Personal information
- Full name: Leroy St Aubin Lugg
- Born: 5 August 1996 (age 30)
- Batting: Right-handed

Domestic team information
- 2021/22: Jamaica

Career statistics
| Competition | First-class |
| Matches | 4 |
| Runs scored | 173 |
| Batting average | 24.71 |
| 100s/50s | 0/1 |
| Top score | 67 |
| Catches/stumpings | 0/– |
- Source: Cricinfo, 1 August 2022

= Leroy Lugg =

Jamaican cricketer

Leroy St Aubin Lugg (born 5 August 1996) is a Jamaican first-class cricketer.

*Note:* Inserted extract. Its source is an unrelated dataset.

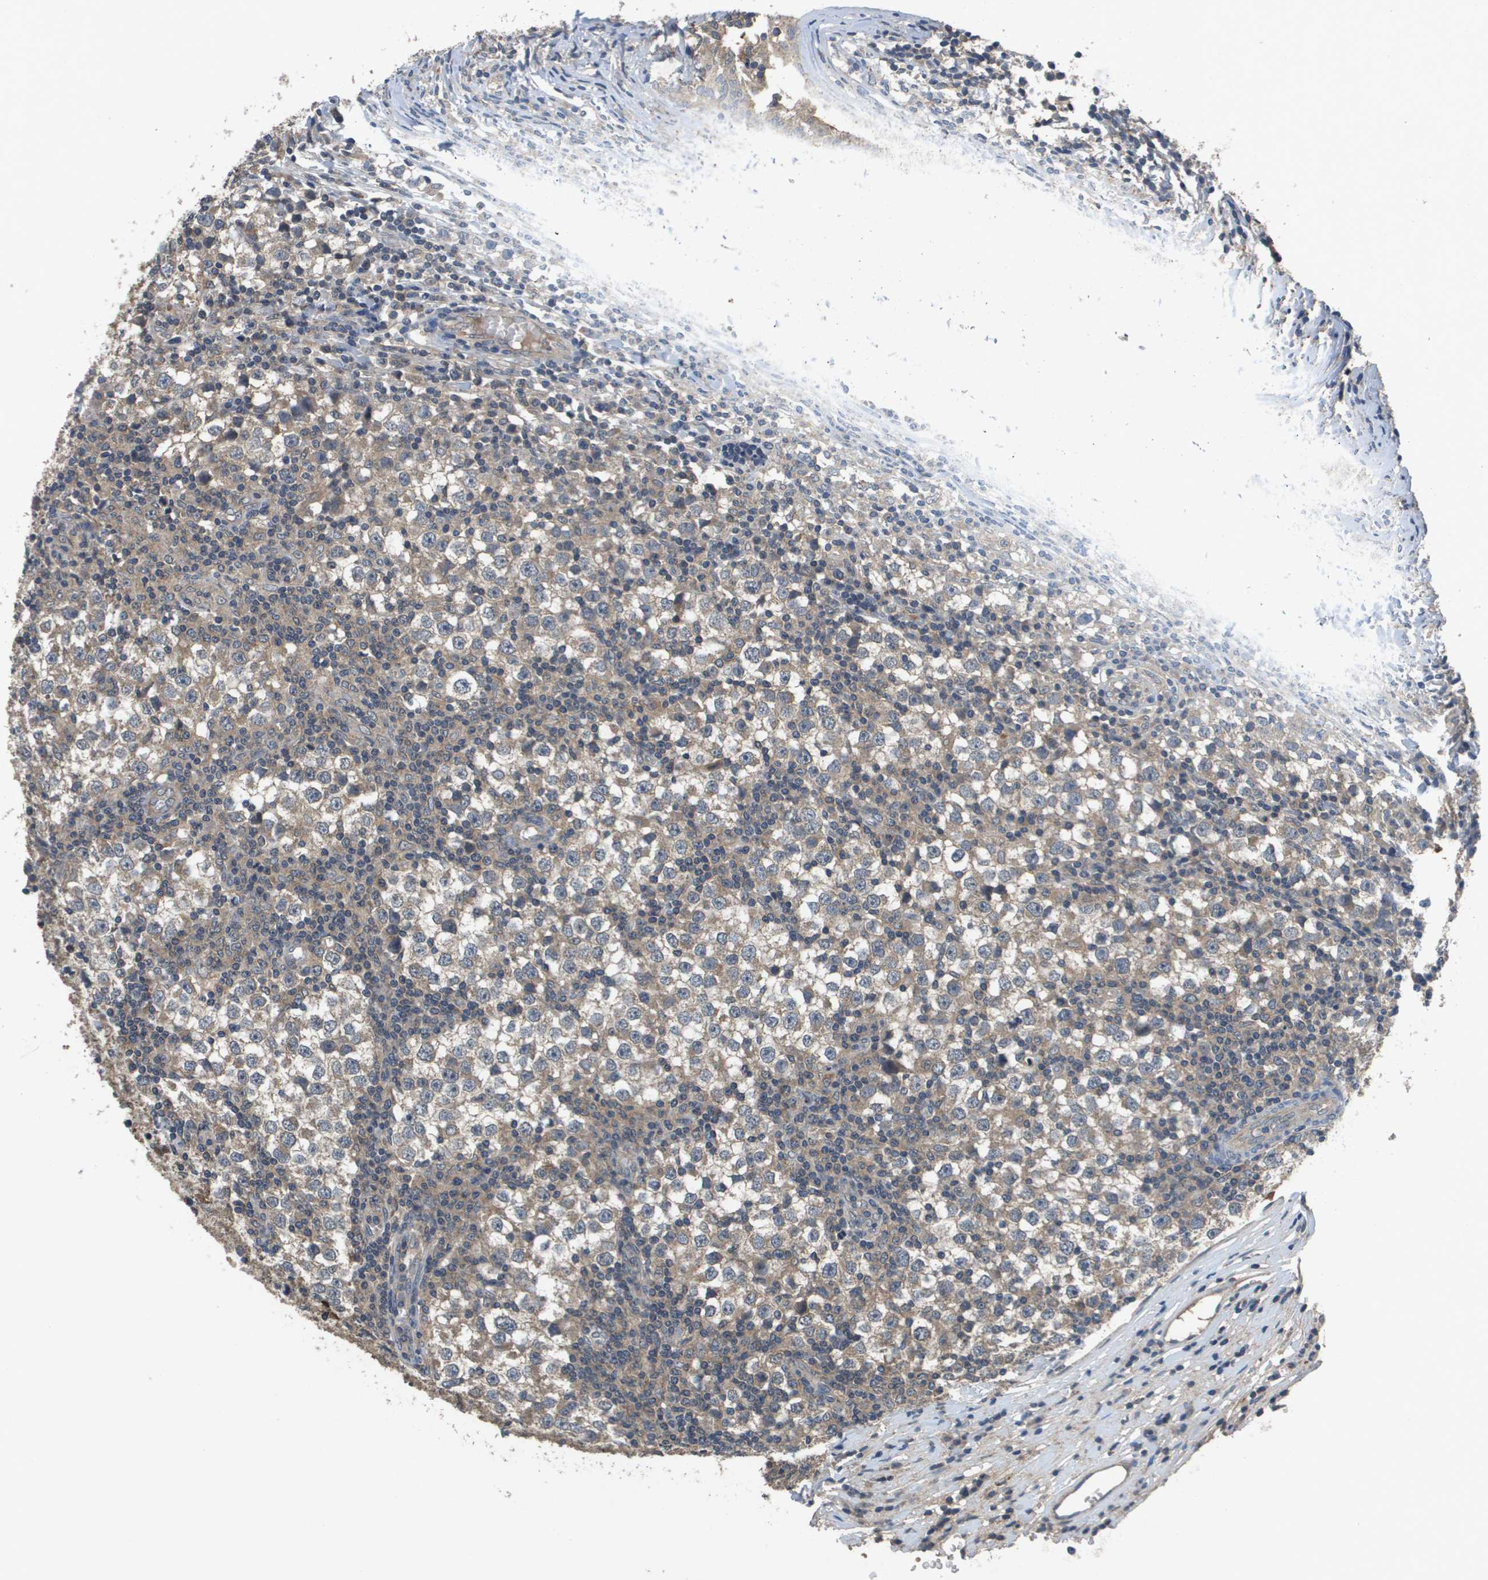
{"staining": {"intensity": "weak", "quantity": ">75%", "location": "cytoplasmic/membranous"}, "tissue": "testis cancer", "cell_type": "Tumor cells", "image_type": "cancer", "snomed": [{"axis": "morphology", "description": "Seminoma, NOS"}, {"axis": "topography", "description": "Testis"}], "caption": "High-magnification brightfield microscopy of testis cancer stained with DAB (brown) and counterstained with hematoxylin (blue). tumor cells exhibit weak cytoplasmic/membranous expression is present in about>75% of cells. The staining is performed using DAB (3,3'-diaminobenzidine) brown chromogen to label protein expression. The nuclei are counter-stained blue using hematoxylin.", "gene": "PROC", "patient": {"sex": "male", "age": 65}}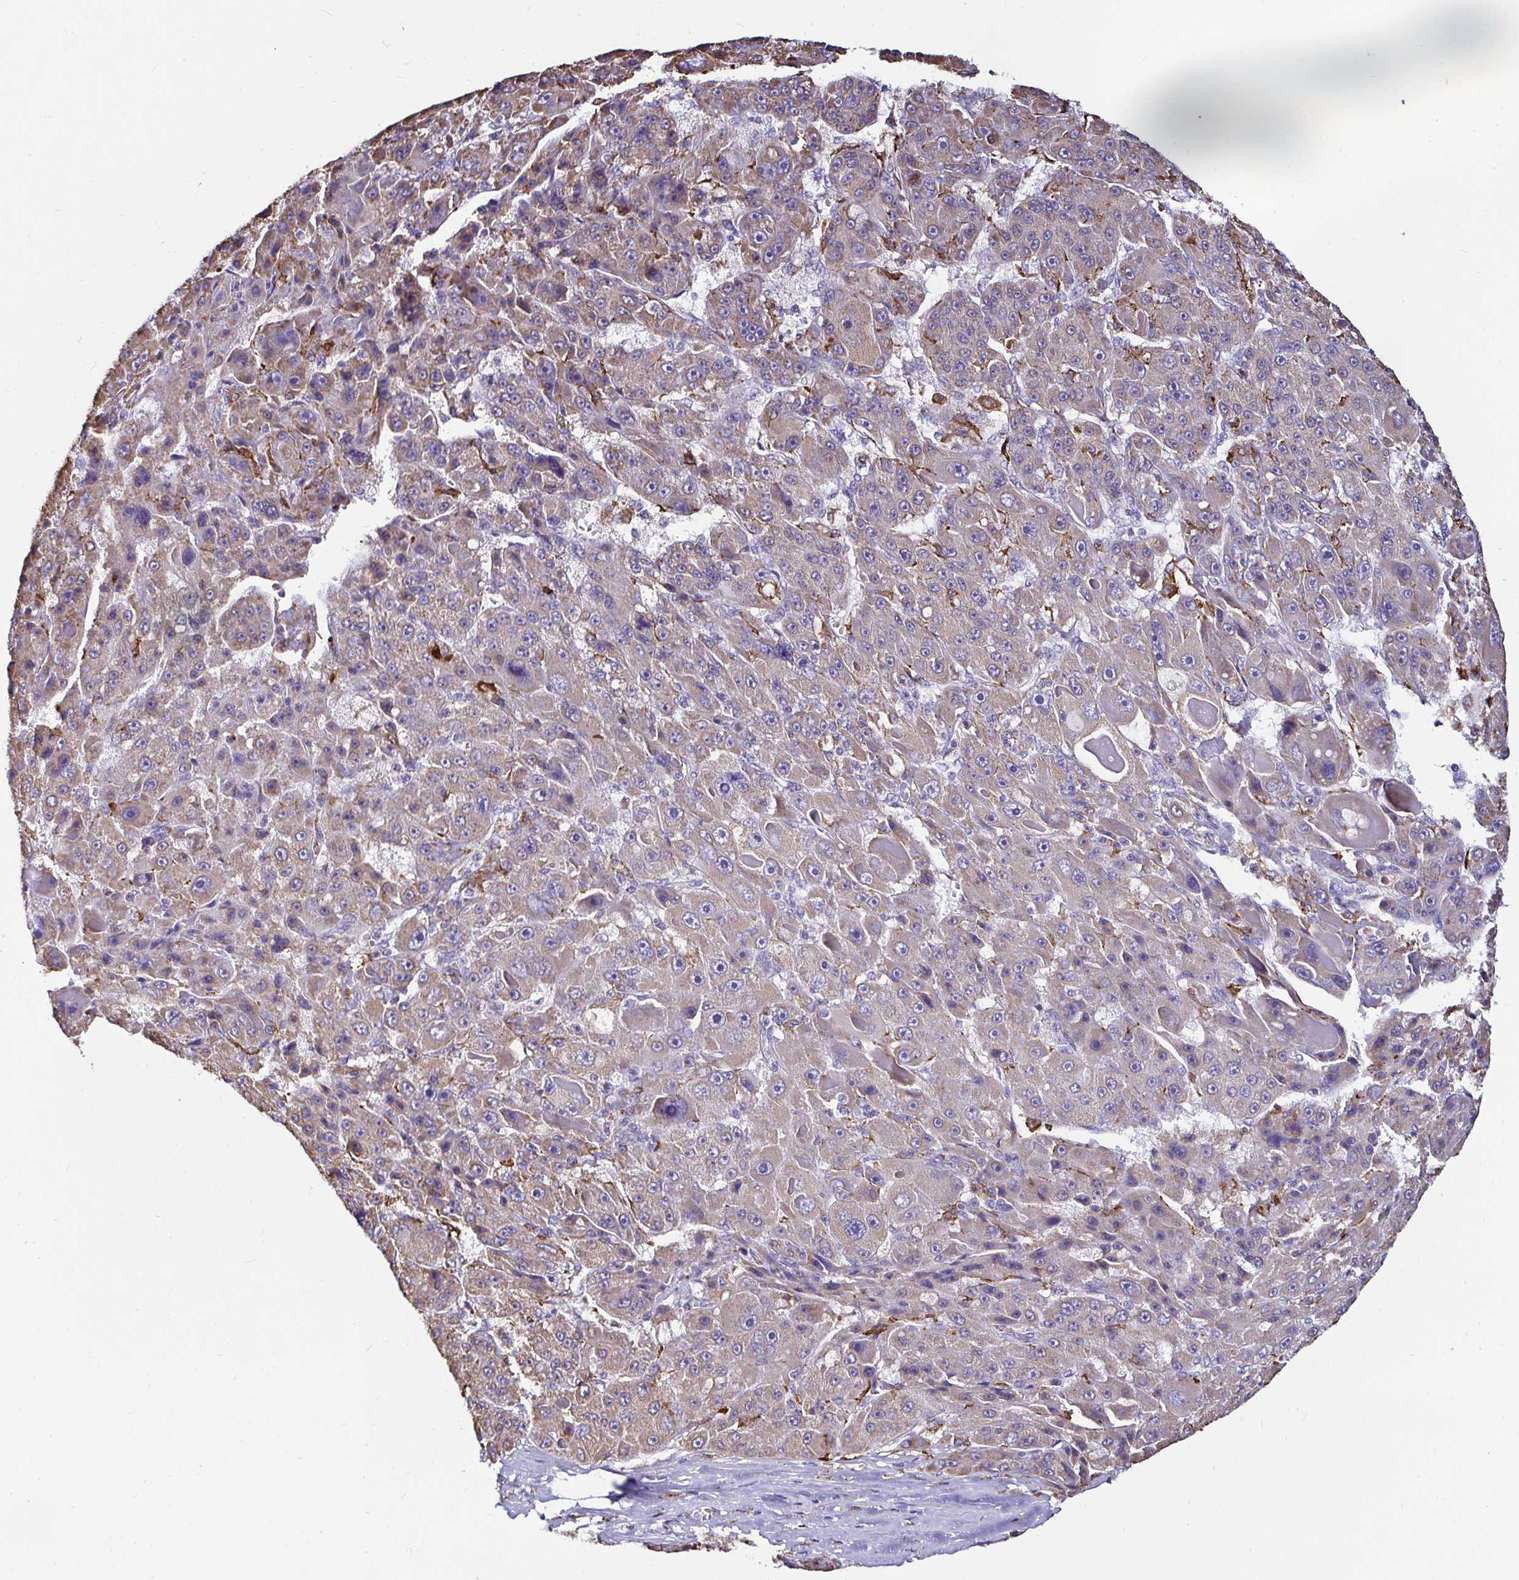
{"staining": {"intensity": "moderate", "quantity": ">75%", "location": "cytoplasmic/membranous"}, "tissue": "liver cancer", "cell_type": "Tumor cells", "image_type": "cancer", "snomed": [{"axis": "morphology", "description": "Carcinoma, Hepatocellular, NOS"}, {"axis": "topography", "description": "Liver"}], "caption": "Immunohistochemistry (IHC) of human liver hepatocellular carcinoma demonstrates medium levels of moderate cytoplasmic/membranous positivity in approximately >75% of tumor cells. The staining is performed using DAB (3,3'-diaminobenzidine) brown chromogen to label protein expression. The nuclei are counter-stained blue using hematoxylin.", "gene": "MSR1", "patient": {"sex": "male", "age": 76}}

Lugg was born at Kingston in August 1996. He played for the West Indies under-19 cricket team in 2013, making six Youth One Day International appearances during the series. In the opening match, Lugg scored 69 runs, but was disappointed with his performance, considering himself to have not been timing the ball well during his innings. In 2022, he was one of three debutants included in the Jamaica squad for their first two 2021–22 West Indies Championship matches, with Lugg making his debut in first-class cricket against Trinidad and Tobago. He made his Twenty20 debut on 1 September 2022, for Saint Lucia Kings in the 2022 Caribbean Premier League.